## Source extract

- First tankōbon volume cover

ホテル・メッツァペウラへようこそ (Hoteru Mettsapeura e Yōkoso)
- Genre: Drama
- Written by: Seira Fukuta
- Published by: Enterbrain
- Imprint: Harta Comix
- Magazine: Harta
- Original run: October 15, 2020 – present
- Volumes: 8
- Anime and manga portal

= Hotel Metsäpeura e Yōkoso =

Japanese manga series

Hotel Metsäpeura e Yōkoso (ホテル・メッツァペウラへようこそ, Hoteru Mettsapeura e Yōkoso) is a Japanese manga series written and illustrated by Seira Fukuta. It began serialization in Enterbrain's seinen manga magazine Harta in October 2020.

==Plot==
Set in a hotel in Lapland, the series focuses on Jun, a mysterious, tattooed young man, who arrives at the hotel with no money or family. The old men who run the hotel, Adolf and Kusta, accept Jun into the hotel and offer him a job, to which Jun accepts.

==Characters==
- Jun (ジュン)

- Adolf (アードルフ, Ādorufu)

- Kustaa (クスタ, Kusuta)

==Media==
===Manga===
Written and illustrated by Seira Fukuta, Hotel Metsäpeura e Yōkoso began serialization in Enterbrain's seinen manga magazine Harta on October 15, 2020. Its chapters have been compiled into eight tankōbon volumes as of May 2026.

## Records provided
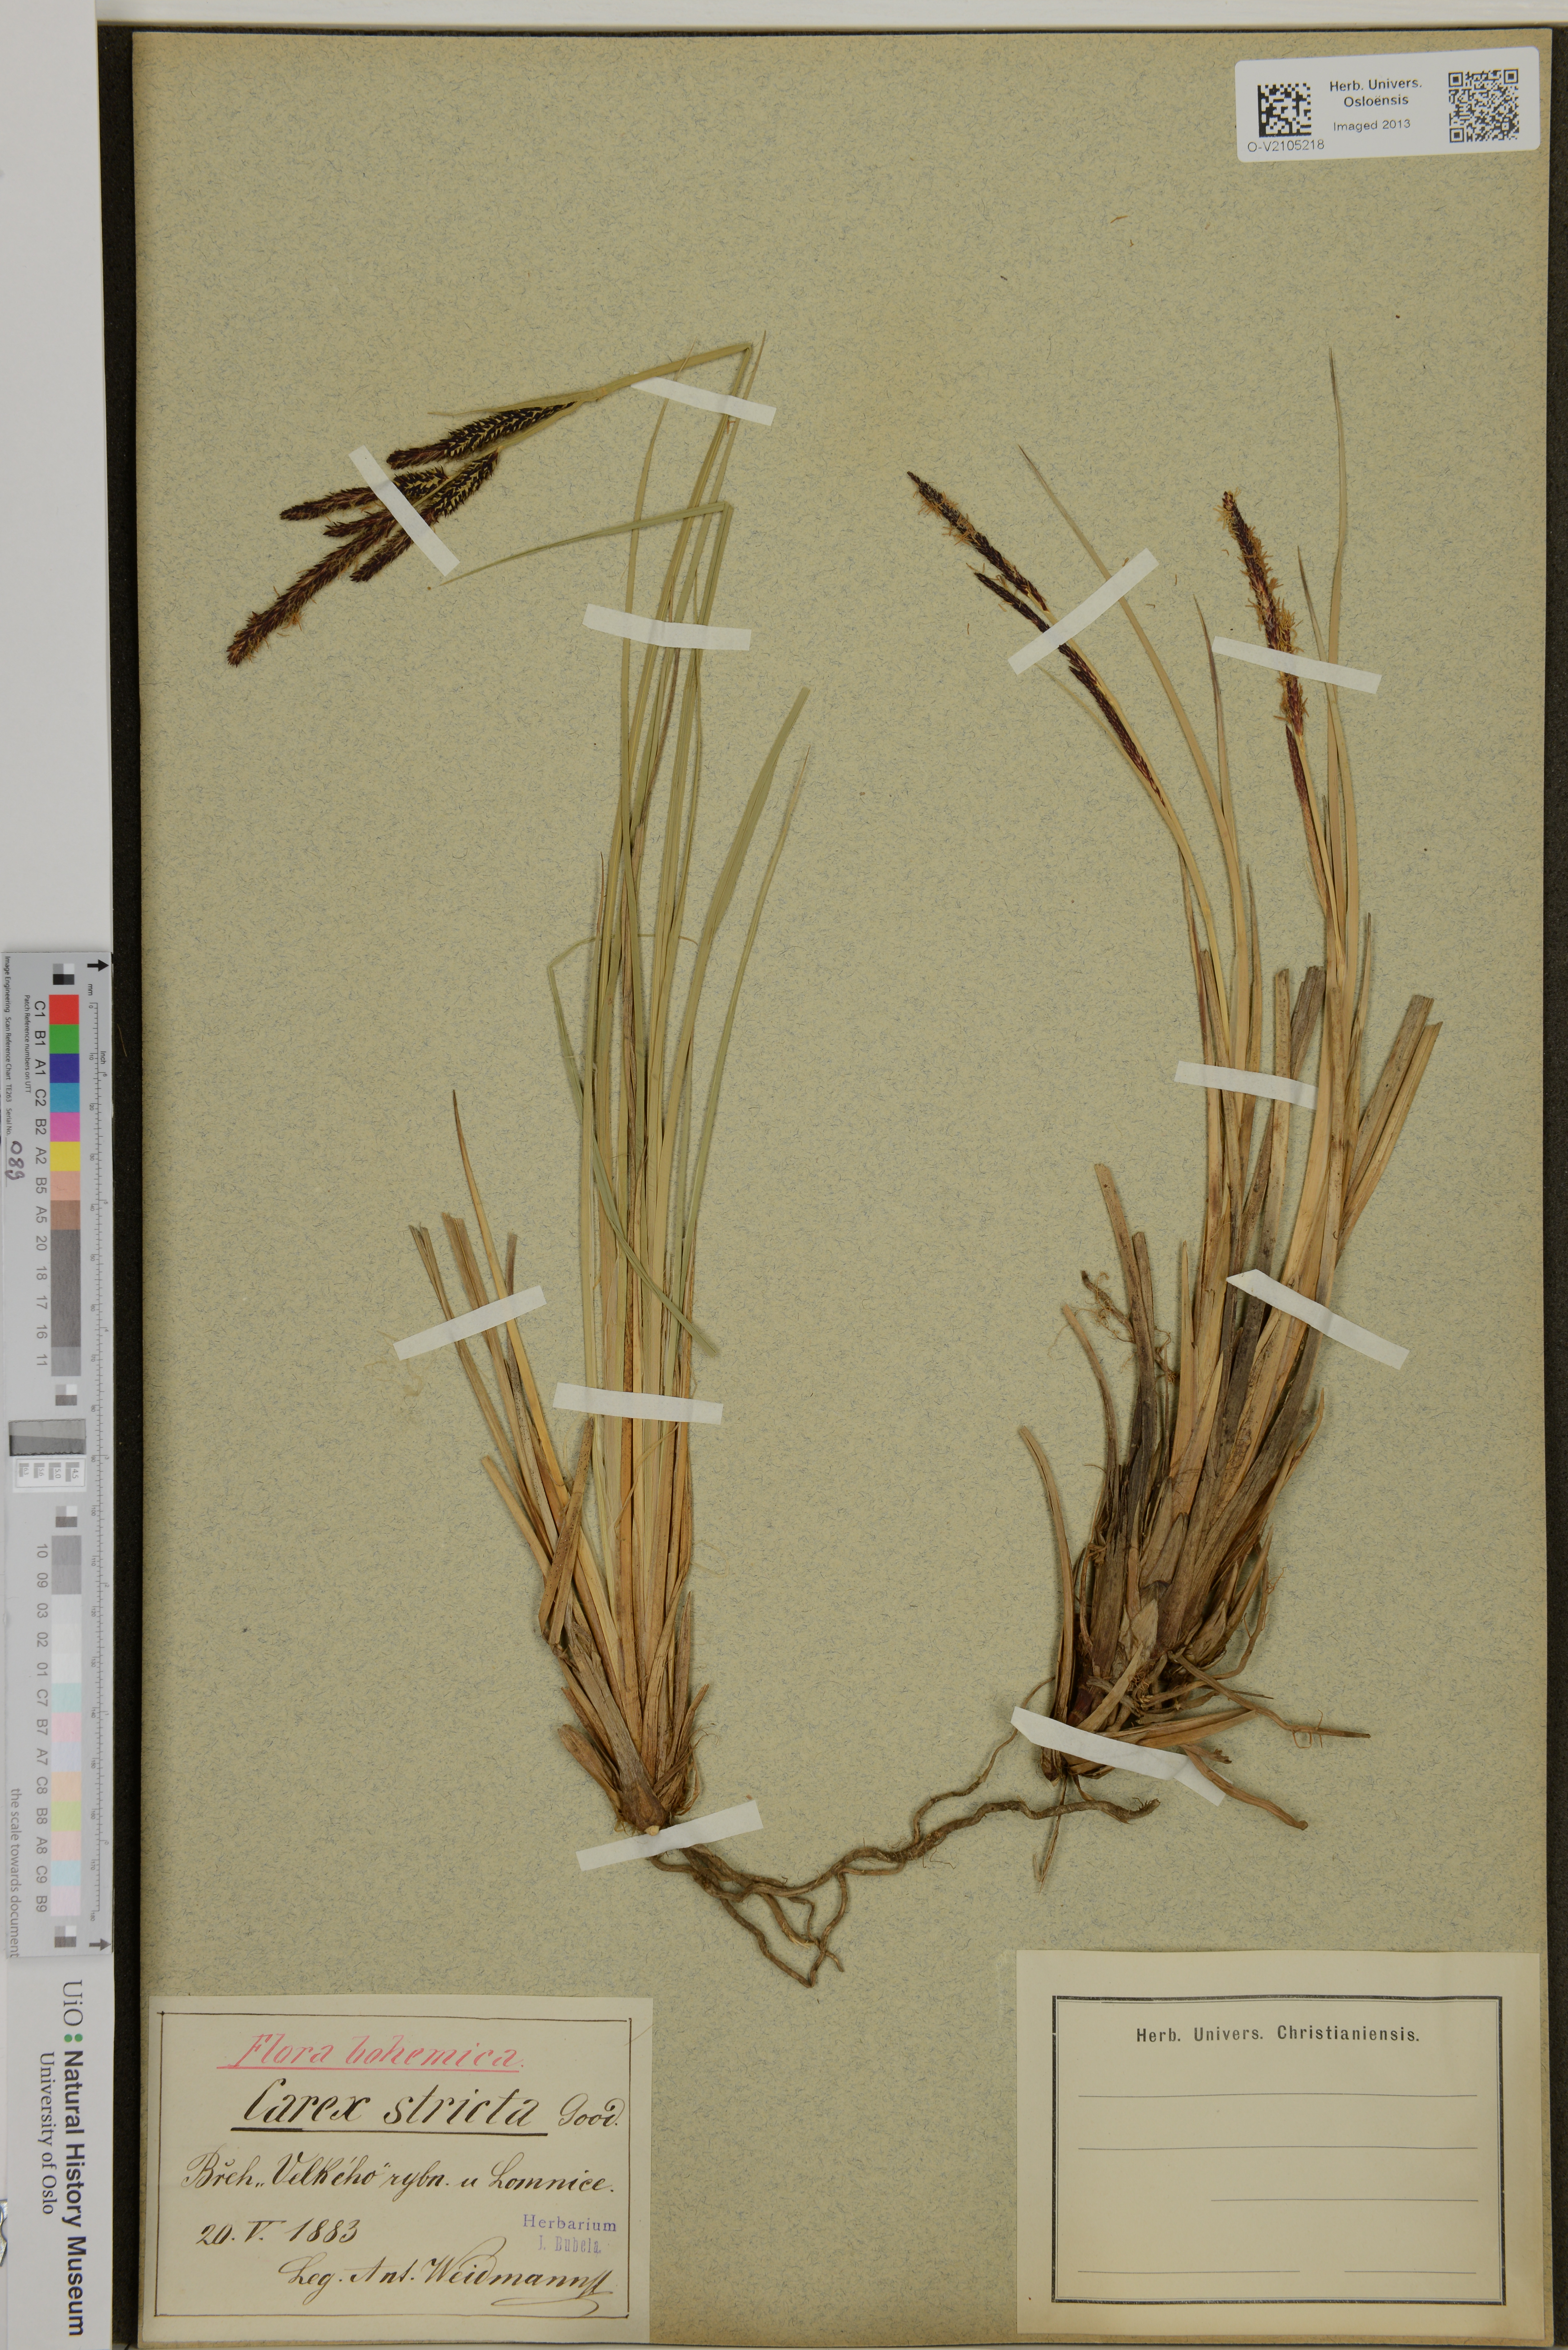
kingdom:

* * *

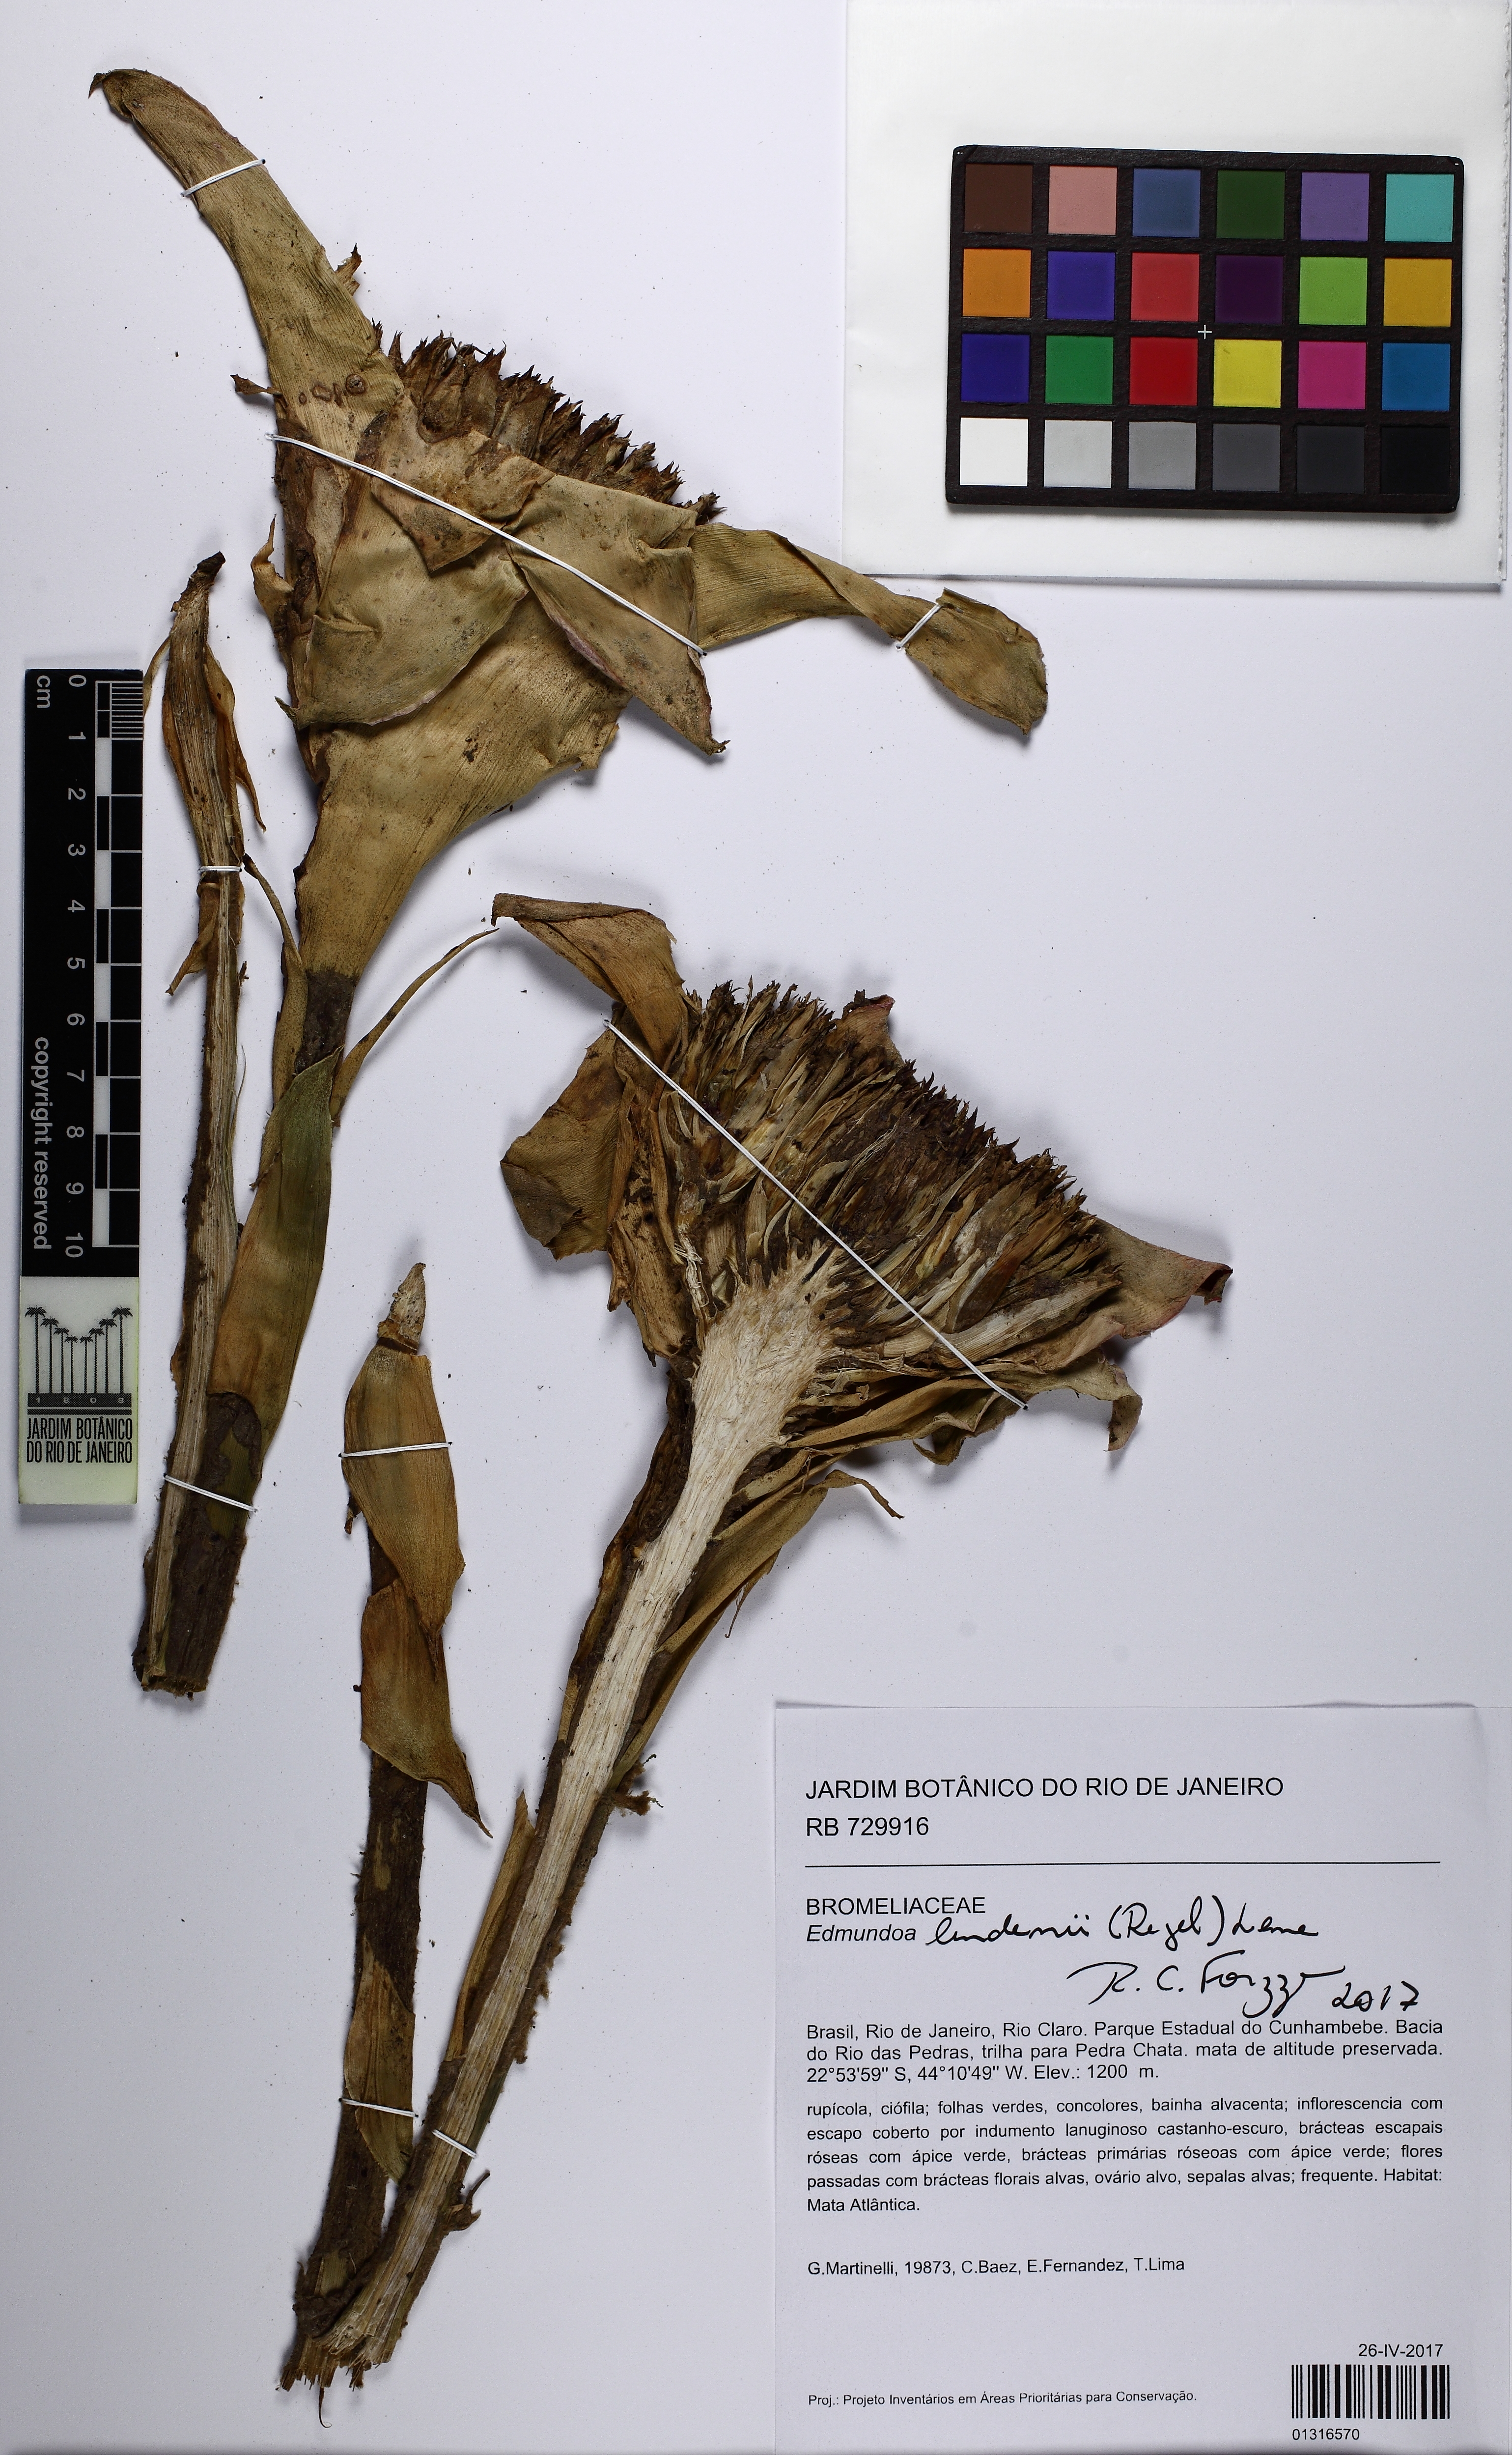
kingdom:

* * *

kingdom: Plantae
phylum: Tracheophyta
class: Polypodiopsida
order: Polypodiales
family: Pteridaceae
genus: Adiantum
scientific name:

## Problems and tasks
- a) In the manga article, where is the hotel in the series located?
- b) Continue the manga article from the point where it stops.

## Activity answers
- a) Lapland

- b)
| No. | Release date | ISBN |
|---|---|---|
| 1 | January 15, 2022 | 978-4-04-736767-8 |
| 2 | March 15, 2022 | 978-4-04-736766-1 |
| 3 | October 15, 2022 | 978-4-04-737183-5 |
| 4 | September 15, 2023 | 978-4-04-737644-1 |
| 5 | June 14, 2024 | 978-4-04-737957-2 |
| 6 | January 15, 2025 | 978-4-04-738092-9 |
| 7 | December 15, 2025 | 978-4-04-738385-2 |
| 8 | May 15, 2026 | 978-4-04-500061-4 |

===Other===
In October 2022, in commemoration of the release of the third volume, peel-off advertisements were featured at Ikebukuro Station. In February 2023, a voice comic adaptation was released. It featured voice performances from Daisuke Kasuya, Kenyu Horiuchi and Akio Otsuka.

==Reception==
The series was ranked eleventh in the Nationwide Bookstore Employees' Recommended Comics list of 2023. It was ranked fifteenth in the 2024 edition of the list.